I took the photo from a window in a B&B run by a family of self-proclaimed gypsies.

Returning from a run in the Fells, it was nice to see a table in the room set with delicious scones  garnished in crème and cherries, and served promptly at 4 pm along with a pot of dark English tea.

Shot with Nikon FE on Kodak Color film.
19 ¾” width (51 cm)
28 ¾ lenth  (73 cm)
Mounted on hardwood surface

This photo was yet another object that was recently discovered rolled up and tossed in a box and forgotten. 

The paper was dusty and torn. It had been stored in the box since 1982.

The original color transparency had been taken 30 years before, then made into an inter-negative, and printed on a single sheet of photo paper.

Now I will be able to look out a window and see this beautiful scene.



Monday, September 30, 2013

Found Objects #2: Photos of Jackie

These three photos are my first rolls of film. I took them as part of a photography class assignment. I was using a box camera at the time. 

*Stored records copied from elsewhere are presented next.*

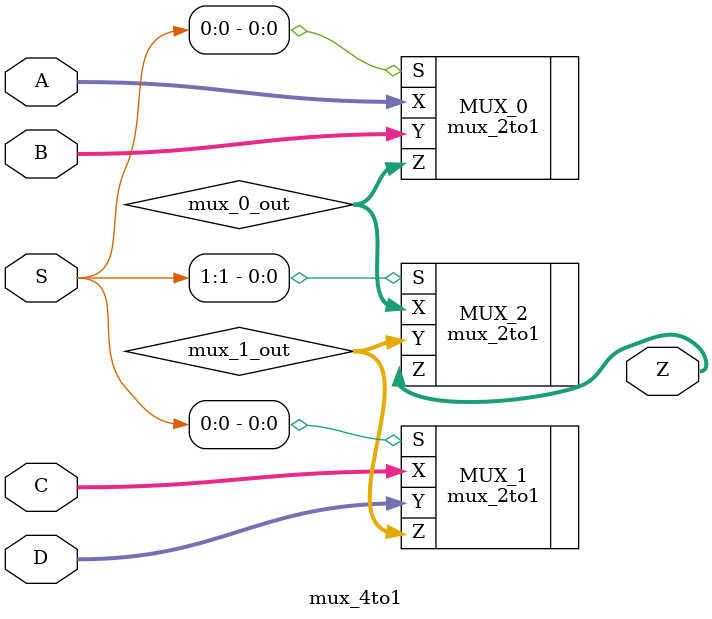
<source format=v>
`timescale 1ns / 1ps
`default_nettype none
module mux_4to1(A, B, C, D, S, Z);
	// parameter definitions
	parameter WIDTH = 8;
	
	//port definitions
	input wire [(WIDTH - 1):0] A, B, C, D;
	input wire [1:0] S;
	output wire [(WIDTH-1):0] Z;

	// instantiate module's hardware
	wire [(WIDTH - 1):0] mux_0_out, mux_1_out;

	mux_2to1 #(.N(WIDTH)) MUX_0 (.X(A), .Y(B), .S(S[0]), .Z(mux_0_out));
	mux_2to1 #(.N(WIDTH)) MUX_1 (.X(C), .Y(D), .S(S[0]), .Z(mux_1_out));
	mux_2to1 #(.N(WIDTH)) MUX_2 (.X(mux_0_out), .Y(mux_1_out), .S(S[1]), .Z(Z));

endmodule
`default_nettype wire

</source>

My composition of the negatives was poor, no sense of depth of field and the weeds in the foreground were blurry.  I got a D+ for the assignment. Yet this would set the stage for my later becoming a photojournalist and having my work published. I would also meet and work with well known photographers over the years who would greatly influence my work.

My model for this particular shoot was Jackie Cox, my girl friend from Littleton, Colorado. We were attending Colorado State University. 




What is this for again?


How long this going to take?

We done yet?


Found: three 2 1/2" x 2 1/2 negatives
taken between 1966-1967
City Park, Ft. Collins, Colorado

I found these negatives in a box sitting squashed underneath several pounds of paper layered with dust. I nearly tossed them into the trash, but then decided to get the negatives developed. I am so glad, because the result was a lasting and wonderful memory.